Students may contact the ombudsman in person, by e-mail, or by phone. Please remember that e-mail is not recommended for confidential discussions. The LSSU Ombudsman is:

  • Dr. Sally Childs, Norris Center, Room 108D Phone #: 906-635-2610   Email:

XXII. Scheduling of Classes

To optimize the use of Lake Superior State University’s resources and to serve our students well in the scheduling of courses, Academic Affairs and the Office of the Registrar have adopted the following scheduling policies:

Standard patterns for scheduling three hour lecture and seminar courses at Lake Superior State University are MWF on the hour and TR 8:00-9:20, 9:30-10:50, 11:00-12:20, 12:30-1:50, 2:00-3:20 and 3:30-4:50. Standard patterns are not prescribed for classes scheduled before 8:00 a.m. or after 5:00 p.m.

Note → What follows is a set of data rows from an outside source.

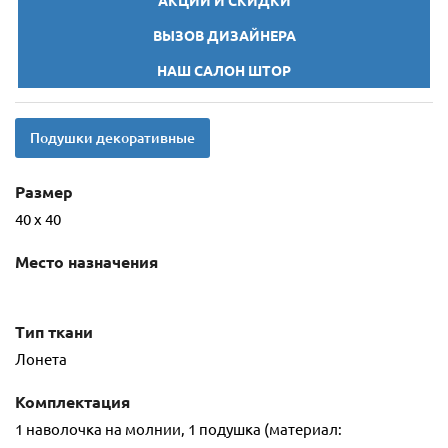
АКЦИИ И СКИДКИ
ВЫЗОВ ДИЗАЙНЕРА
НАШ САЛОН ШТОР
Подушки декоративные
Размер
40 х 40
Место назначения
Тип ткани
Лонета
Комплектация
1 наволочка на молнии, 1 подушка (материал: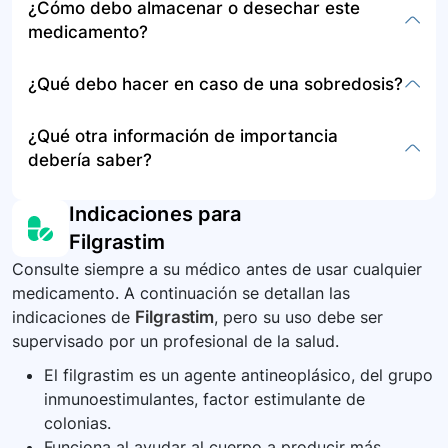
¿Cómo debo almacenar o desechar este
obtener orientación.
incluir enrojecimiento, hinchazón, dolor de
medicamento?
huesos, articulaciones o músculos, dolor de
cabeza, y en casos graves, dolor estomacal,
No se proporciona información específica sobre
¿Qué debo hacer en caso de una sobredosis?
fiebre, dificultad para respirar, urticaria,
el almacenamiento o disposición de filgrastim en
sarpullido, picazón, inflamación alrededor de la
la data suministrada. Se debe seguir las
En caso de sobredosis de filgrastim, se debe
¿Qué otra información de importancia
boca, entre otros.
instrucciones del médico o las indicaciones en el
buscar atención médica de emergencia
debería saber?
empaquetado del producto.
inmediata. La data no especifica los síntomas
exactos de sobredosis.
Es importante estar atento a cualquier efecto
Indicaciones para
secundario y comunicarse con el médico frente
Filgrastim
a cualquier inquietud. Además, seguir
Consulte siempre a su médico antes de usar cualquier
estrictamente las instrucciones de dosificación y
medicamento. A continuación se detallan las
administración del medicamento.
indicaciones de
Filgrastim
, pero su uso debe ser
supervisado por un profesional de la salud.
El filgrastim es un agente antineoplásico, del grupo
inmunoestimulantes, factor estimulante de
colonias.
Funciona al ayudar al cuerpo a producir más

Courses are scheduled within one of these patterns, with the following limits:

  • Courses meeting for one or two hours per week are scheduled within any standard pattern at 12:00 p.m. or later.
  • Courses for 3 credit hours are scheduled in any standard pattern. 
  • Courses for 4 or 5 credit hours are scheduled in meetings of 50 minutes duration on any 4 days of the week or on 5 days, respectively, beginning at 8:00, 10:00, 11:00, 1:00, 2:00, 3:00 or 4:00.  These courses may also be scheduled two or more days per week at 2:00 p.m. or later provided the course is paired with another course to utilize 4 or 5 days in the same classroom for the same time period.
  • Evening classes are scheduled at 5:00 or later.  One, two and three-hour classes may be scheduled one or two evenings per week.  Four and five hour classes must be scheduled two or more evenings per week.
  • Laboratory, practicum and clinical courses may deviate from the standard patterns, subject to the availability of classrooms.  Requests for schedules not in accordance with the standard patterns for lecture and seminar courses may be made to the appropriate Dean.

All full-time faculty members must have scheduled assignments at least four days per week.  Exceptions must be justified.